After soaking, rinse off the meat and discard the water. Transfer the meat to a large plastic container or gallon-size resealable bag. Mix together the Worcestershire, soy, water, garlic powder, and onion powder. Pour spice mixture over the meat and allow to marinate for at least 6 hours.
After the meat has fully marinated, place the meat on paper towel-lined baking sheets. Before patting the meat dry, sprinkle the Wild Game Rub over the meat, and allow it to sit for at least 30 minutes. Next, pat the top side of the meat dry with a paper towel, removing as much surface liquid as possible (without wiping off any of the rub).
Now place the meat on a wire rack positioned inside of a jelly roll pan (a rimmed baking sheet), or on your dehydrator racks. You want to do this so that there is air flow all the way around the meat. Also make sure that no meat is overlapping; it can touch, but not overlap.
If you are using a dehydrator, just follow the manufacture’s directions to make jerky.
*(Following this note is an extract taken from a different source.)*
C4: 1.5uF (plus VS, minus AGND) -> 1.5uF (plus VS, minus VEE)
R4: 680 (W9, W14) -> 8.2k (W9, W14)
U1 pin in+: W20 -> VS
If you are using an oven, preheat your oven to the lowest possible temperature. Place the pan with the meat in the oven, leaving the door propped open, so there is air flow around the meat to dry it out. If you close the oven, it creates heat and moisture, which will slowly cook the meat, but will not allow the meat to dry out.
Dehydrate your meat for about 6 to 8 hours. Humidity in the air will be a big factor determining how long it takes to dehydrate the meat. The cooking time also just depends on how you like your jerky: a little more moist and easy to chew, or do you prefer it very dry and chewy? Either way, you will have a hard time not eating this all right up.
Keep in mind, that this is a very basic recipe used to feature our Wild Game Rub, and to demonstrate how easy it can be to make homemade jerky. You can use any variation of dry spice or marinade to make jerky, there are thousands of recipes on the internet that vary from simple to down right ridiculous.